Buterin has become an increasingly vocal advocate for privacy solutions in the crypto industry as global policies have increased fears of global surveillance states and irked those who want to keep their personal lives private.
“Encrypted messaging, like Signal, is critical to maintaining our digital privacy,” Buterin said tweeted. “Two important next steps for the space are (i) permissionless account creation and (ii) metadata privacy. Session and SimpleX are two messaging apps moving this direction forward.”

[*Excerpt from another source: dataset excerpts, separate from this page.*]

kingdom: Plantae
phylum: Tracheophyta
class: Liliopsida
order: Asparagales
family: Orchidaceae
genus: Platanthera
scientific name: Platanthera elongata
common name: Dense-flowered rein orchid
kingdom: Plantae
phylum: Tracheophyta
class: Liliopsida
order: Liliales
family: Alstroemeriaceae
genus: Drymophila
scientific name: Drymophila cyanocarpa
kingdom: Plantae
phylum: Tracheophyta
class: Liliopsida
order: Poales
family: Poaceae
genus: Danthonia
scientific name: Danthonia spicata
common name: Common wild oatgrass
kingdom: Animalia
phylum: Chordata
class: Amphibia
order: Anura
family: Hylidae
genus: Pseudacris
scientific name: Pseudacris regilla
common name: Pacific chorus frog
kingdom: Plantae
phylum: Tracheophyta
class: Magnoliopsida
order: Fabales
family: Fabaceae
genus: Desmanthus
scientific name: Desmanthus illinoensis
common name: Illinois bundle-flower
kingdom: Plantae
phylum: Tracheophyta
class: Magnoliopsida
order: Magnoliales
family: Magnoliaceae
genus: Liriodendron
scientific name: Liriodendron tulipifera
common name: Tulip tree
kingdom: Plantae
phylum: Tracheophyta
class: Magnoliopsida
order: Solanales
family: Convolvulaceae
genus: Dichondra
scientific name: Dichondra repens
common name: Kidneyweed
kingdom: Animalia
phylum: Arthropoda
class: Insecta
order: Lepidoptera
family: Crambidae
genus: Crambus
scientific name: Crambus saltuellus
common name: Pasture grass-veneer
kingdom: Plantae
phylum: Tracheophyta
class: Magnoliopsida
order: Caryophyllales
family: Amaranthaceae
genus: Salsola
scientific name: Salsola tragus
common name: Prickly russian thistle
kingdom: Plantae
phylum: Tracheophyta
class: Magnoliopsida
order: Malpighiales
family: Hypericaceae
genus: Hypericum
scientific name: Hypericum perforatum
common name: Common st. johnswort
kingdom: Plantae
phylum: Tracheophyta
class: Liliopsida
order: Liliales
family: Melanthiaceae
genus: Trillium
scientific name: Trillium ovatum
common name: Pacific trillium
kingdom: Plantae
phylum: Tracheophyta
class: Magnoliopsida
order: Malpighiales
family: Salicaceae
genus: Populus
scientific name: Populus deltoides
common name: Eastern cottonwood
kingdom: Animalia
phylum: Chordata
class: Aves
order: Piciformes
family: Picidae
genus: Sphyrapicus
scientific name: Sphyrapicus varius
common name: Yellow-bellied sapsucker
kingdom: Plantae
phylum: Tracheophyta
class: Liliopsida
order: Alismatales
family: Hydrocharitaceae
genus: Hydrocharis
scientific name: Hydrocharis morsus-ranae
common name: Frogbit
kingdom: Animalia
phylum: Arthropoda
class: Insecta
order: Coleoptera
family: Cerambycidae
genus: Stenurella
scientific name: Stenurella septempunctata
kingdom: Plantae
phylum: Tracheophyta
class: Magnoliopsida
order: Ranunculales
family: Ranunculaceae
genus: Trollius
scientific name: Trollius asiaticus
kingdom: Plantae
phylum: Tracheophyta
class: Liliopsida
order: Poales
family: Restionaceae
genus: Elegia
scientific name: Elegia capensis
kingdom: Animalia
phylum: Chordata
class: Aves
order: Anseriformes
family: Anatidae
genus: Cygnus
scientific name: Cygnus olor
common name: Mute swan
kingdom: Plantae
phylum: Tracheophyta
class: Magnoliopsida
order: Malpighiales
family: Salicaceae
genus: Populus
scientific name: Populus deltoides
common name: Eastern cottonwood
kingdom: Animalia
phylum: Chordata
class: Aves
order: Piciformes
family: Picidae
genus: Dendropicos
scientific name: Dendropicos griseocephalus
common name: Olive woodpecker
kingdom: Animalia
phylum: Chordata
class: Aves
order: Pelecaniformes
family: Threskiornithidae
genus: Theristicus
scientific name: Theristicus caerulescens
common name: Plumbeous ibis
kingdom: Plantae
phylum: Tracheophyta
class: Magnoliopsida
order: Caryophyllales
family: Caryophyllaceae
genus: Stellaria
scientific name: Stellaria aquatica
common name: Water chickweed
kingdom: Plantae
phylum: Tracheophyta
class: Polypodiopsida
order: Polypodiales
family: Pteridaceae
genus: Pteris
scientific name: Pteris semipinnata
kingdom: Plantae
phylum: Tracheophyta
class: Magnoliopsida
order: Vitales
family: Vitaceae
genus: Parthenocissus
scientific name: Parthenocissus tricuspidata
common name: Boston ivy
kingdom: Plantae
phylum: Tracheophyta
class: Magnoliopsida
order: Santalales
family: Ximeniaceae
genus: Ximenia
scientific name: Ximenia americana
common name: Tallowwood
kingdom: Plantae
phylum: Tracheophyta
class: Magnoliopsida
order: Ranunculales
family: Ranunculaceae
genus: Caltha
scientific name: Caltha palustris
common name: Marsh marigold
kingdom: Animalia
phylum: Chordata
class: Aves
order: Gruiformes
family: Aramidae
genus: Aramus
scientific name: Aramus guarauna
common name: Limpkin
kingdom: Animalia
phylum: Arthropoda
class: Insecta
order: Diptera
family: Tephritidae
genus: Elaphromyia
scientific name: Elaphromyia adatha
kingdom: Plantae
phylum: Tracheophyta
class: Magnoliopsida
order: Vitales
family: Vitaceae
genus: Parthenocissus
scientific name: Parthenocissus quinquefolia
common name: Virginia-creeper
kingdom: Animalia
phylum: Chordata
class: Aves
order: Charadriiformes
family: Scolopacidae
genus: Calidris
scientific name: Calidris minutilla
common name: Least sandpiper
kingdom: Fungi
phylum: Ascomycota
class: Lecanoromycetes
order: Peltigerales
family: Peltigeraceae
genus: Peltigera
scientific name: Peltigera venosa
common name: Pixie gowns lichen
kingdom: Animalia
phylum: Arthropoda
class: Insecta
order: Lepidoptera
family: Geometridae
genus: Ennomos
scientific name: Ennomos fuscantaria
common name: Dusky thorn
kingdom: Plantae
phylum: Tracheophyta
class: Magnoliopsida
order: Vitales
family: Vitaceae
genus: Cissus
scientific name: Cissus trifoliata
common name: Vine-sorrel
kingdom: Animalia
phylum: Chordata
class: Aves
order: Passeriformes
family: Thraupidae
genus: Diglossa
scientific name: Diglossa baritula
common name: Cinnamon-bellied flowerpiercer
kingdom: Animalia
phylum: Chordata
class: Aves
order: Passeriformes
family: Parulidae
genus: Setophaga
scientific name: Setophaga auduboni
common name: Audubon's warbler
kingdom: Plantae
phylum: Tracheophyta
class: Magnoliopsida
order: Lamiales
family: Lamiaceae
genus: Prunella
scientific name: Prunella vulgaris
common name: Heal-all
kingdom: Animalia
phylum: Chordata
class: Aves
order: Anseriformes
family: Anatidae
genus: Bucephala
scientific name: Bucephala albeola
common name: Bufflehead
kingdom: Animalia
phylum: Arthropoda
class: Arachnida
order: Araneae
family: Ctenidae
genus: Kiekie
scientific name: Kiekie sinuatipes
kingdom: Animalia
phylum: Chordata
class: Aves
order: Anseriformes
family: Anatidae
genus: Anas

“Without privacy, how can you express your true self? If you can’t connect with others as your true self, you lose your ability to express yourself and live freely,” Chris McCabe, the co-founder of Session, told me. Declutter. “There is a war on privacy going on right now, but in reality it is a war on personal expression and individuality. Without privacy in this modern digital world you are left with censorship, over-control, corruption and tyrants.”
Session bills itself as a decentralized “end-to-end encrypted messenger” that aims for “minimal metadata leakage” – metadata is information surrounding a piece of content, such as an IP address or the time it was sent. It also has a token, SESH, which rose 371% on the day to a market cap of $15 million, according to CoinGecko.
SimpleX is also a decentralized end-to-end encrypted messenger, although its focus is on users owning their “identities, contacts, and communities.” Next year it will introduce “vouchers” that users must purchase and donate to communities, such as the Bitcoin community, to host the required servers.
“Neither are perfect pieces of software,” Buterin warned, adding that both “have a ways to go” to optimize user experience and security.
“Strong metadata privacy requires decentralization, decentralization is hard, users expecting multi-device support makes everything harder,” he continued. “Sybil/DoS resistance, both in the message routing network and on the user side (without forcing dependency on phone numbers) creates even more problems.”
Crypto and privacy
Interest in privacy-focused apps and crypto projects has surged in recent months as governments appear to be cracking down on the digital landscape.
“People increasingly live their lives in digital spaces. These spaces are vulnerable to a level of surveillance that has no equivalent in the physical world,” said Zac Williamson, co-founder of privacy-focused Ethereum Layer-2 network Aztec Network. Declutter. “Privacy is important so that individuals can act as free agents in their online interactions, unlike digital goods whose data is collected, sold to the highest bidder and weaponized against the user’s interests.”
Perhaps most notably, earlier this year the UK government began requiring its citizens to identify themselves if they want to access adult content online, and plans to introduce a digital identity scheme. Similarly, the Council of the European Union agreed Wednesday to allow messaging apps to scan content to protect children online in what skeptics have dubbed “Chat Control.”
Earlier this month, Buterin said that “privacy is hygiene,” following a security breach that affected several major US banks. In October, the Ethereum Foundation launched a new 28-member privacy team, with plans to expand its privacy-related projects and initiatives.
During this period, the number of privacy-focused crypto tokens has skyrocketed. ZcashFor example, according to CoinGecko, the price is up a staggering 793% over the past year to $501, despite a 27% drop in the past week.